The following editorial appeared in his paper at the time of his death: “His name will not be listed with those many others on that stark black wall in the nation’s capital where we have belatedly recognized the dead from Vietnam. But perhaps the name of H. Dane Hill belongs there. If he did not bring back from Vietnam a mortal wound to his body, inside he bore the angry scars of that conflict, a conflict he never resolved within himself. He signed no personal truce and he felt no personal peace…We who were close to him could not always hear or understand the internal cadence to which he marched except to know that it had an ominous tone, and we are saddened that it was a beat that we did not know how to interrupt.”

Linda recently remembered: “Whether it was current fashion or an uprising in Chad, Dane knew about it – and we could talk about it. His experiences as a Special Forces officer during Vietnam were indelibly imprinted on his mind and tortured him until his death – but none more so than his memory of a Montagnard child who was hit by a mortar round and died in his arms. The ‘Yards,’ as Dane referred to them, were a fiercely loyal and pro-American tribe who worked with the American troops. Dane agonized over their fate when Vietnam fell. That memory made him extremely protective of our children. I had children when we were married and he loved and accepted them as his own; they, in turn, adored him. Taking the boys on Boy Scout overnight camping trips, coaching their baseball teams, listening to the girls’ teenage angst – looking back on it, I’m amazed that he took it all in stride since he was a bachelor when we were married. Dane was overjoyed at the birth of our first son and I still smile when I remember what he said after the birth of our second son – it was the first time they allowed fathers in the delivery room – ‘I don’t know how you ever did it without me.’”

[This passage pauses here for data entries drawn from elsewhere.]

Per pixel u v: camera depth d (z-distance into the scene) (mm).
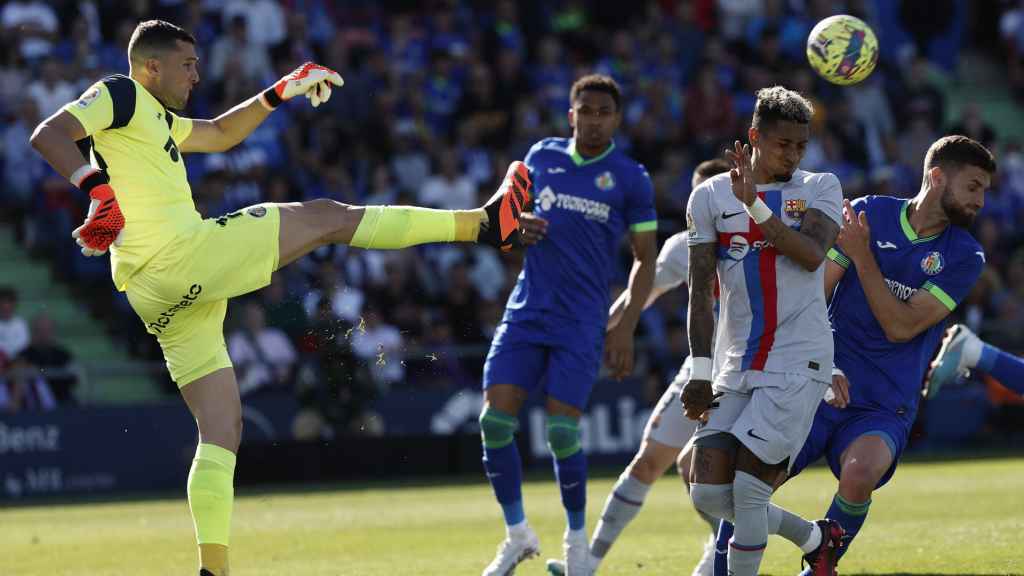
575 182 25281
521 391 24906
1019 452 56500
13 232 60344
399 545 30859
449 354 54844
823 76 24219
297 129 61594
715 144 69125
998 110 85688
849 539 21734
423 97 67000
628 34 73438
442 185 63000
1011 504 36125
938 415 58969
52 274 59406
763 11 78000
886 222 22875
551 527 33750
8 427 48312
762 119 20172
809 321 20047
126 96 20594
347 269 54531
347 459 51500
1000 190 71688
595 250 25188
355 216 21766
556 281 24984
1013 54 86812
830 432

William Reilly remembers: I had two roommates at the beginning of our freshman year – Dane Hill and another classmate. It was apparent from the start that they would not get along, and after a while their interaction deteriorated to the point where the Dean became involved. Consequently, I was called in to the Dean’s office as a neutral party and asked to choose between one or the other as to who would continue on as my roommate. Although I had nothing against our other classmate, I chose Dane because I felt we were just more compatible. It turned out to be the right choice for all parties, and Dane and I became good friends as the year unfolded.

Dane was a terrific writer, a good soccer player, passionate about politics, and a first-rate movie buff. He introduced me to several classic films, including many that starred Humphrey Bogart, who was probably his favorite actor. In return, I introduced him to some great jazz.

Dane wore contact lenses, and, in spite of my frequent warnings, often forgot to remove them before he fell asleep. His eyes were so sore the next morning that they were absolutely painful to look at. I was amazed that he could see anything at all throughout the following day – but he was a tough guy, and somehow carried on.

In 1971 or so, my wife, Pam, and I met Dane and his future wife in NYC at a jazz concert in Central Park. He had served in Vietnam as a Green Beret officer, and at that time was working for the National Review. Sometime later, I believe that he also worked for the Richmond News Leader. I was shocked and saddened when I learned that Dane had killed himself in October, 1984. He was only forty years old. It had taken roughly fifteen years, but of course it was the war that actually killed him. I just wish we had done a better job of staying in touch with each other. He was truly a great guy.

R. Douglas McPheters remembers: Dane was my neighbor through a fire door on the third floor of Silliman, never without a cigarette and always wearing his contact lenses. I was in Navy R.O.T.C. at the time and could never have imagined he would become deeply involved in the military side of the war in Vietnam. How those experiences molded the rest of his life was truly tragic.